The purpose of the present study was to examine two research questions. Are there interpretable time attitude profiles based on positive and negative attitudes toward the past, the present, and the future in adolescents? If so, do time attitude profiles predict concurrent differences in adolescents' educational outcomes and psychological wellbeing?

Results indicated that there are adolescent time attitude profiles. Adolescents (M age = 16; N = 300) were grouped into three clusters: (a) an Optimistic profile (n = 85, 28.3%), (b) a Tendentially Pessimistic profile (n = 69, 23%), and (c) a Balanced profile (n = 146, 48.7%). Adolescents with the Optimistic profile reported substantially higher positive time attitude scores and substantially lower negative time attitude scores than sample mean scores across Adolescent Time Perspective Inventory-Time Attitude subscales (ATPI-TA; Mello & Worrell, 2007). Tendentially Pessimistic adolescents reported similar scores for positive and negative attitudes toward all three time periods. Scores for negative time attitudes among Tendentially Pessimistic adolescents were substantially higher than sample mean scores, and scores for positive time attitudes among Tendentially Pessimistic adolescents were substantially lower than sample mean scores. The Balanced profile was characterized by more pronounced positive attitudes than negative attitudes toward all three time periods, and this cluster's scores were closest to the overall sample means across ATPI-TA subscales.

Differences in adolescent time attitude profiles predicted concurrent differences in educational outcomes and psychological wellbeing. Optimistic adolescents reported higher scores for college type, educational expectations, grade point average, considering the future, and self-esteem than adolescents with Balanced or Tendentially Pessimistic profiles.

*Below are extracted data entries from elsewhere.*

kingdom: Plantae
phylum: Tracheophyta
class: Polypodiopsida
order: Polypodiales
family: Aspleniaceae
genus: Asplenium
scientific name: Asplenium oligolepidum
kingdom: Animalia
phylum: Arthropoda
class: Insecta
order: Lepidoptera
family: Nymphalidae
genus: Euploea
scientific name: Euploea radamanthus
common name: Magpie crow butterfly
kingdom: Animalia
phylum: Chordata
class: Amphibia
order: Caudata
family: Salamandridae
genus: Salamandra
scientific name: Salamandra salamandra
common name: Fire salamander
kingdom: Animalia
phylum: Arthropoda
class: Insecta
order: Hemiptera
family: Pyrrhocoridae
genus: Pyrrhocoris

Optimistic adolescents also reported the lowest scores for perceived stress. In contrast, adolescents with the Tendentially Pessimistic profile reported lower scores for college type, educational expectations, grade point average, considering the future, and self-esteem than adolescents with Balanced or Optimistic profiles. Moreover, Tendentially Pessimistic adolescents reported the highest scores for perceived stress.